In fact, big tobacco has a long history of using trade and investment rules to force their products on markets in the global south and attack laws and threaten lawmakers that attempt to control tobacco use.

Of course, big tobacco is not alone in using such ‘free’ trade agreements so aggressively promoted to countries that lack the resources necessary to ferret out the subversiveness of such deals buried deep in the fine print, a subversiveness that invariably keeps the target country in thrall, in dependence, in the process undermining, thwarting economic and social development.

In the light of experience, should plain-paper packaging with legitimate warnings prove too daunting, one strong weapon to counteract such corporate power is the state’s power to tax. Economic studies confirm the efficacy of such a policy – from developed to developing countries – as disincentive to smoke or to curtail smoking. This is also the recommendation by the World Health Organisation (WHO) as a way to circumvent these threats.

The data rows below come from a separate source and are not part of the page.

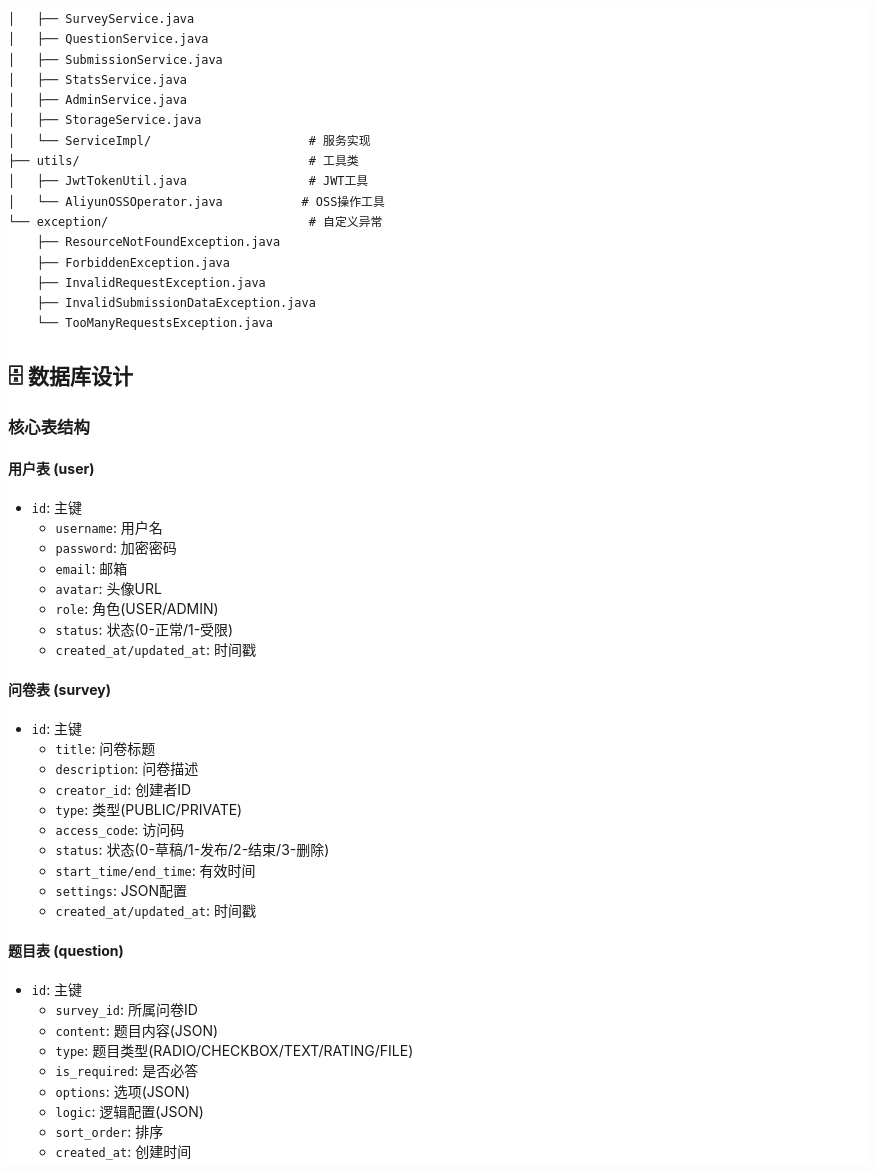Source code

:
 ```
│   ├── SurveyService.java
│   ├── QuestionService.java
│   ├── SubmissionService.java
│   ├── StatsService.java
│   ├── AdminService.java
│   ├── StorageService.java
│   └── ServiceImpl/                      # 服务实现
├── utils/                                # 工具类
│   ├── JwtTokenUtil.java                 # JWT工具
│   └── AliyunOSSOperator.java           # OSS操作工具
└── exception/                            # 自定义异常
    ├── ResourceNotFoundException.java
    ├── ForbiddenException.java
    ├── InvalidRequestException.java
    ├── InvalidSubmissionDataException.java
    └── TooManyRequestsException.java
```

## 🗄 数据库设计

### 核心表结构

#### 用户表 (user)
- `id`: 主键
  - `username`: 用户名
  - `password`: 加密密码
  - `email`: 邮箱
  - `avatar`: 头像URL
  - `role`: 角色(USER/ADMIN)
  - `status`: 状态(0-正常/1-受限)
  - `created_at/updated_at`: 时间戳

#### 问卷表 (survey)
- `id`: 主键
  - `title`: 问卷标题
  - `description`: 问卷描述
  - `creator_id`: 创建者ID
  - `type`: 类型(PUBLIC/PRIVATE)
  - `access_code`: 访问码
  - `status`: 状态(0-草稿/1-发布/2-结束/3-删除)
  - `start_time/end_time`: 有效时间
  - `settings`: JSON配置
  - `created_at/updated_at`: 时间戳

#### 题目表 (question)
- `id`: 主键
  - `survey_id`: 所属问卷ID
  - `content`: 题目内容(JSON)
  - `type`: 题目类型(RADIO/CHECKBOX/TEXT/RATING/FILE)
  - `is_required`: 是否必答
  - `options`: 选项(JSON)
  - `logic`: 逻辑配置(JSON)
  - `sort_order`: 排序
  - `created_at`: 创建时间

US economist Tim Taylor in a 23Jun17 post, Tobacco Taxes in Low- and Middle-Income Countries, on his blog, in which he cites from the study by the National Cancer institute (NCI) and the World Health Organisation (WHO), states in these two excerpts,

Of course, the responsiveness of tobacco use to tax policy varies by group. For example, the immediate effect of a tobacco tax increase over the short-run of a year or two will be smaller (a common finding is about half as large) than the long-run effect over time. Smoking by younger people, not yet as well-established in the habit, tends to be more responsive to higher tobacco taxes than smoking by older people. And people in lower- and middle-income countries (LMICs) tend to respond more strongly to higher tobacco taxes than those in higher income countries…

[snip]

One difficulty for economists in thinking about tobacco policy is that many of the effects of smoking are felt by the smoker. If people choose to smoke, with knowledge of the health consequences, then who are economists or public health experts to say they are wrong?…

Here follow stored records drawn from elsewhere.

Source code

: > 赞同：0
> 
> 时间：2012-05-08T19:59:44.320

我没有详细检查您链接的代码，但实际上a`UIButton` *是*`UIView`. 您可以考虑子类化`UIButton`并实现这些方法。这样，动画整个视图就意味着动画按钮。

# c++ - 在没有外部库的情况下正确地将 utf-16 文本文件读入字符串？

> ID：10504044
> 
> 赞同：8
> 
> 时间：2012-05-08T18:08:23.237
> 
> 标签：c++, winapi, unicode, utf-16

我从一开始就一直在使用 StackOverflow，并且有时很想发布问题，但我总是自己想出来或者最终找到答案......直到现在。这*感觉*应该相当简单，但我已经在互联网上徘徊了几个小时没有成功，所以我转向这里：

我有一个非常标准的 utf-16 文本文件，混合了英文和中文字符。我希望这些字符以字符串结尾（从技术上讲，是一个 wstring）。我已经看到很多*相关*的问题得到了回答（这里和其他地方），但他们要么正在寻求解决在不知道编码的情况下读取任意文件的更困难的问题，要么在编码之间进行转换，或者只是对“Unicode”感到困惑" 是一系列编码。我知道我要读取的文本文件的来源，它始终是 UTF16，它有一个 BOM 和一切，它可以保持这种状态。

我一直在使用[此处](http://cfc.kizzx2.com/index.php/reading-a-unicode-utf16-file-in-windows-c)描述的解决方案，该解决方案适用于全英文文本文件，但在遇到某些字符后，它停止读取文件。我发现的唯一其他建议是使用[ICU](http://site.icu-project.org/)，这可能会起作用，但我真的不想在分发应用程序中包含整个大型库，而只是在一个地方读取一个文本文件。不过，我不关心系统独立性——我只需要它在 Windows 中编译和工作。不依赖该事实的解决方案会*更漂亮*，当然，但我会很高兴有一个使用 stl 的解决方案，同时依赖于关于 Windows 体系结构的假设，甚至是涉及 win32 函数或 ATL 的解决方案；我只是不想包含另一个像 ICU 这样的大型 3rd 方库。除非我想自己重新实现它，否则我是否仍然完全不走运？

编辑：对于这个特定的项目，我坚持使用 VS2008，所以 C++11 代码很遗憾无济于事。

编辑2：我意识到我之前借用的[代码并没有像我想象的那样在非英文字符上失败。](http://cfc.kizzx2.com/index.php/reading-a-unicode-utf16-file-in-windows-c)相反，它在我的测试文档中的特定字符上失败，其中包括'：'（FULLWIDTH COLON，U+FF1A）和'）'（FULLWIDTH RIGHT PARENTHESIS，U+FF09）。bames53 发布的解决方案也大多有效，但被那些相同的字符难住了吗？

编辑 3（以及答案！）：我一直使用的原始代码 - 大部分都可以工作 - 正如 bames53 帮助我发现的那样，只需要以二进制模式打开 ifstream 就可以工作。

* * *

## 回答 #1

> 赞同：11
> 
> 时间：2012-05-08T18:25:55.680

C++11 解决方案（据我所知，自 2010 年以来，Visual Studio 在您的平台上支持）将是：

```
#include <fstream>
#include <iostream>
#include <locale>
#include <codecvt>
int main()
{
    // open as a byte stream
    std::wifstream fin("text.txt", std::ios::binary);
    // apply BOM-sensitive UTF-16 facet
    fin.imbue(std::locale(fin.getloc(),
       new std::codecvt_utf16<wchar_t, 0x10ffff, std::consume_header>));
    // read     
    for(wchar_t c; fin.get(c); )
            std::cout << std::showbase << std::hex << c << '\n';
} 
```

On the vexing moral question of individual rights, that ‘internality’, one can include not just productivity costs but also health costs to the individual, to the family and friends, to the health services, and to the society as a whole. Easily understandable, widely disseminated and constantly repeated health advice and warnings should serve as precursor to any (increased) taxes on tobacco products.

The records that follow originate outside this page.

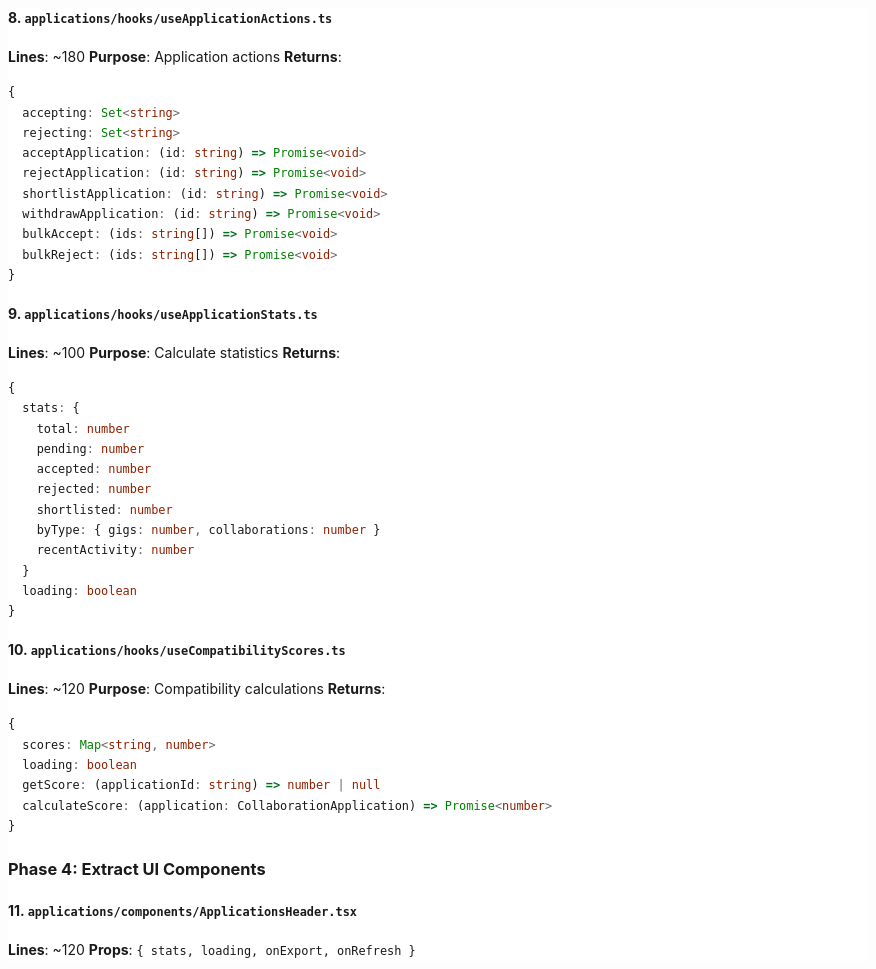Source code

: #### 8. `applications/hooks/useApplicationActions.ts`
**Lines**: ~180
**Purpose**: Application actions
**Returns**:
```typescript
{
  accepting: Set<string>
  rejecting: Set<string>
  acceptApplication: (id: string) => Promise<void>
  rejectApplication: (id: string) => Promise<void>
  shortlistApplication: (id: string) => Promise<void>
  withdrawApplication: (id: string) => Promise<void>
  bulkAccept: (ids: string[]) => Promise<void>
  bulkReject: (ids: string[]) => Promise<void>
}
```

#### 9. `applications/hooks/useApplicationStats.ts`
**Lines**: ~100
**Purpose**: Calculate statistics
**Returns**:
```typescript
{
  stats: {
    total: number
    pending: number
    accepted: number
    rejected: number
    shortlisted: number
    byType: { gigs: number, collaborations: number }
    recentActivity: number
  }
  loading: boolean
}
```

#### 10. `applications/hooks/useCompatibilityScores.ts`
**Lines**: ~120
**Purpose**: Compatibility calculations
**Returns**:
```typescript
{
  scores: Map<string, number>
  loading: boolean
  getScore: (applicationId: string) => number | null
  calculateScore: (application: CollaborationApplication) => Promise<number>
}
```

### Phase 4: Extract UI Components

#### 11. `applications/components/ApplicationsHeader.tsx`
**Lines**: ~120
**Props**: `{ stats, loading, onExport, onRefresh }`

To be remembered is that such corporations wield massive financial and political power and influence. That is especially so in the US, home country for most – even if ‘headquartered’ – a tax evading ploy – elsewhere such as Luxembourg, Switzerland and Ireland. That means the threats to countries that seek to protect the welfare of their citizens will not go away anytime soon, more so as markets are exhausted in some countries, especially in the West, and others beckon in many more vulnerable countries.

Thus, to spark that vigilance and robust policy such countries could consider incorporating as context that infamous action of key Western countries against the Chinese, the Boxer Rebellion and opium episode. No better incentive to purposeful action.